Exercise goal. Keep the pictures out of your copy. Transcribe the records below exactly.

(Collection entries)
════
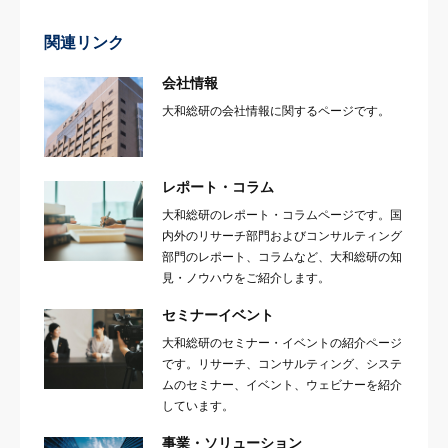
関連リンク
会社情報
大和総研の会社情報に関するページです。
レポート・コラム
大和総研のレポート・コラムページです。国
内外のリサーチ部門およびコンサルティング
部門のレポート、コラムなど、大和総研の知
見・ノウハウをご紹介します。
セミナーイベント
大和総研のセミナー・イベントの紹介ページ
です。リサーチ、コンサルティング、システ
ムのセミナー、イベント、ウェビナーを紹介
しています。
事業・ソリューション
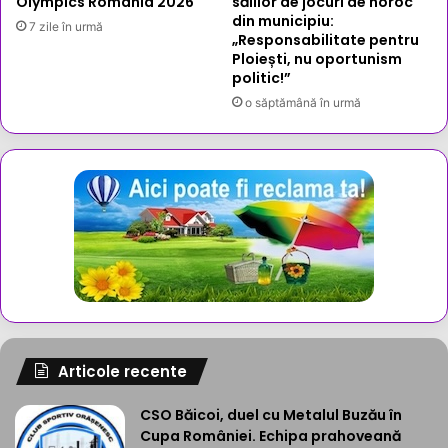
Olympics România 2026
sălilor de jocuri de noroc
din municipiu:
7 zile în urmă
„Responsabilitate pentru
Ploiești, nu oportunism
politic!”
o săptămână în urmă
Articole recente
CSO Băicoi, duel cu Metalul Buzău în
Cupa României. Echipa prahoveană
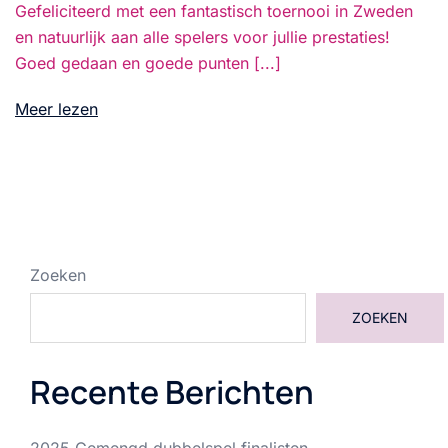
Gefeliciteerd met een fantastisch toernooi in Zweden
en natuurlijk aan alle spelers voor jullie prestaties!
Goed gedaan en goede punten [...]
Meer lezen
Zoeken
ZOEKEN
Recente Berichten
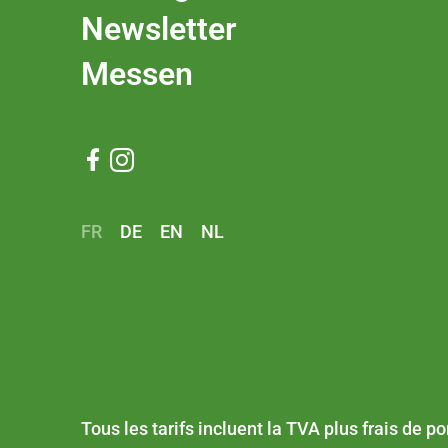
Newsletter
Messen


FR
DE
EN
NL
Tous les tarifs incluent la TVA plus
frais de po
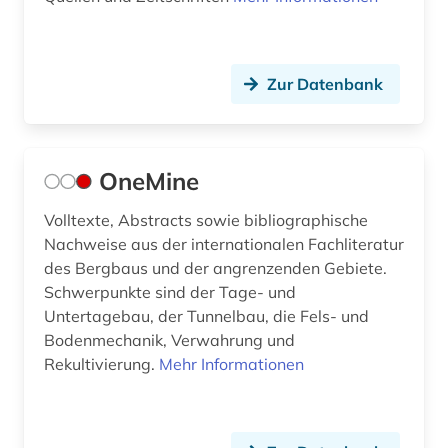
Zur Datenbank
OneMine
Volltexte, Abstracts sowie bibliographische
Nachweise aus der internationalen Fachliteratur
des Bergbaus und der angrenzenden Gebiete.
Schwerpunkte sind der Tage- und
Untertagebau, der Tunnelbau, die Fels- und
Bodenmechanik, Verwahrung und
Rekultivierung.
Mehr Informationen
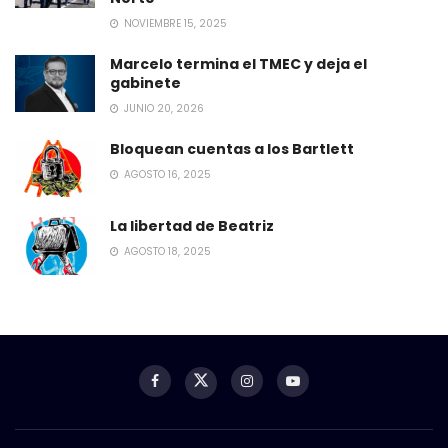
NOVIEMBRE 15, 2025
Marcelo termina el TMEC y deja el
gabinete
JUNIO 20, 2026
Bloquean cuentas a los Bartlett
AGOSTO 16, 2025
La libertad de Beatriz
AGOSTO 18, 2025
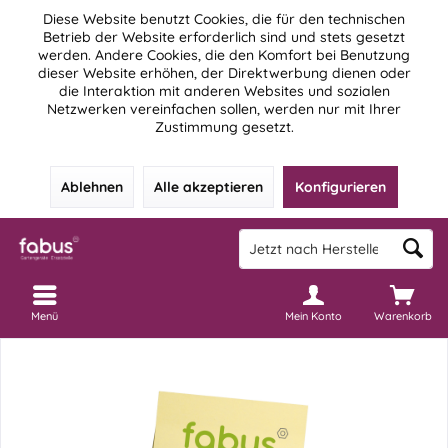
Diese Website benutzt Cookies, die für den technischen
Betrieb der Website erforderlich sind und stets gesetzt
werden. Andere Cookies, die den Komfort bei Benutzung
dieser Website erhöhen, der Direktwerbung dienen oder
die Interaktion mit anderen Websites und sozialen
Netzwerken vereinfachen sollen, werden nur mit Ihrer
Zustimmung gesetzt.
Ablehnen
Alle akzeptieren
Konfigurieren
Menü
Mein Konto
Warenkorb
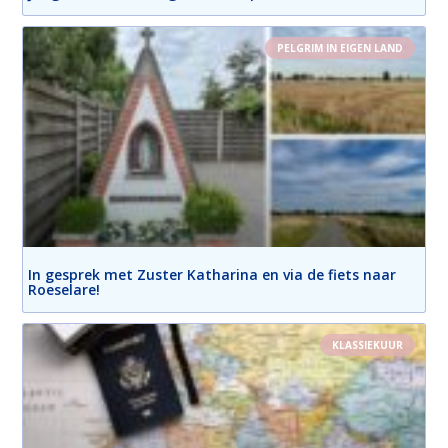
PELGRIM IN EIGEN LAND
In gesprek met Zuster Katharina en via de fiets naar
Roeselare!
KLASSIEKUUR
════
Reply to the task.
関連リンク
会社情報
大和総研の会社情報に関するページです。
レポート・コラム
大和総研のレポート・コラムページです。国
内外のリサーチ部門およびコンサルティング
部門のレポート、コラムなど、大和総研の知
見・ノウハウをご紹介します。
セミナーイベント
大和総研のセミナー・イベントの紹介ページ
です。リサーチ、コンサルティング、システ
ムのセミナー、イベント、ウェビナーを紹介
しています。
事業・ソリューション
Olympics România 2026
sălilor de jocuri de noroc
din municipiu:
7 zile în urmă
„Responsabilitate pentru
Ploiești, nu oportunism
politic!”
o săptămână în urmă
Articole recente
CSO Băicoi, duel cu Metalul Buzău în
Cupa României. Echipa prahoveană
Gefeliciteerd met een fantastisch toernooi in Zweden
en natuurlijk aan alle spelers voor jullie prestaties!
Goed gedaan en goede punten [...]
Meer lezen
Zoeken
ZOEKEN
Recente Berichten
Newsletter
Messen


FR
DE
EN
NL
Tous les tarifs incluent la TVA plus
frais de po
Zur Datenbank
OneMine
Volltexte, Abstracts sowie bibliographische
Nachweise aus der internationalen Fachliteratur
des Bergbaus und der angrenzenden Gebiete.
Schwerpunkte sind der Tage- und
Untertagebau, der Tunnelbau, die Fels- und
Bodenmechanik, Verwahrung und
Rekultivierung.
Mehr Informationen
NOVIEMBRE 15, 2025
Marcelo termina el TMEC y deja el
gabinete
JUNIO 20, 2026
Bloquean cuentas a los Bartlett
AGOSTO 16, 2025
La libertad de Beatriz
AGOSTO 18, 2025
Diese Website benutzt Cookies, die für den technischen
Betrieb der Website erforderlich sind und stets gesetzt
werden. Andere Cookies, die den Komfort bei Benutzung
dieser Website erhöhen, der Direktwerbung dienen oder
die Interaktion mit anderen Websites und sozialen
Netzwerken vereinfachen sollen, werden nur mit Ihrer
Zustimmung gesetzt.
Ablehnen
Alle akzeptieren
Konfigurieren
Menü
Mein Konto
Warenkorb
PELGRIM IN EIGEN LAND
In gesprek met Zuster Katharina en via de fiets naar
Roeselare!
KLASSIEKUUR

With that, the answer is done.